Create a discrete-time ZPK model from a rational expression in the variable `z`.

```z = zpk('z',0.1); H = (z+.1)*(z+.2)/(z^2+.6*z+.09) ```

This command returns the following result:

```Zero/pole/gain: (z+0.1) (z+0.2) --------------- (z+0.3)^2 Sample time: 0.1 ```

### Example 5

Create a MIMO `zpk` model using cell arrays of zeros and poles.

Create the two-input, two-output zero-pole-gain model

`$H\left(s\right)=\left[\begin{array}{cc}\frac{-1}{s}& \frac{3\left(s+5\right)}{{\left(s+1\right)}^{2}}\\ \frac{2\left({s}^{2}-2s+2\right)}{\left(s-1\right)\left(s-2\right)\left(s-3\right)}& 0\end{array}\right]$`

by entering:

```Z = {[],-5;[1-i 1+i] []}; P = {0,[-1 -1];[1 2 3],[]}; K = [-1 3;2 0]; H = zpk(Z,P,K); ```

Use `[]` as a place holder in `Z` or `P` when the corresponding entry of H(s) has no zeros or poles.

### Example 6

Extract the measured and noise components of an identified polynomial model into two separate ZPK models. The former (measured component) can serve as a plant model while the latter can serve as a disturbance model for control system design.

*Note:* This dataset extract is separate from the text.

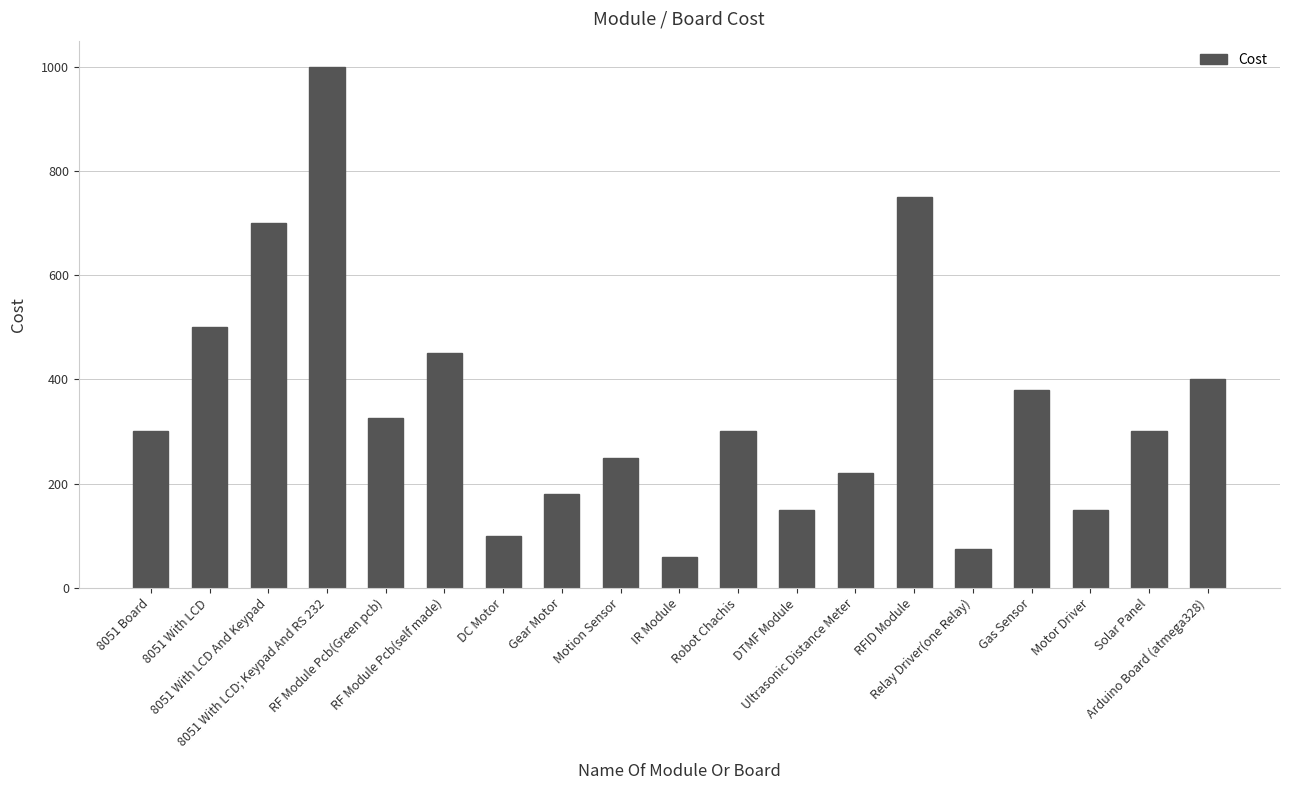

What is the maximum value shown in the chart?

1000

```load icEngine z = iddata(y,u,0.04); nb = 2; nf = 2; nc = 1; nd = 3; nk = 3; sys = bj(z, [nb nc nd nf nk]); ```

`sys` is a model of the form, ```y(t) = B/F u(t) + C/D e(t)```, where `B/F` represents the measured component and `C/D` the noise component.

```sysMeas = zpk(sys, 'measured') ```

Alternatively, use can simply use `zpk(sys)` to extract the measured component.

```sysNoise = zpk(sys, 'noise') ```

## Algorithms

`zpk` uses the MATLAB function `roots` to convert transfer functions and the functions `zero` and `pole` to convert state-space models.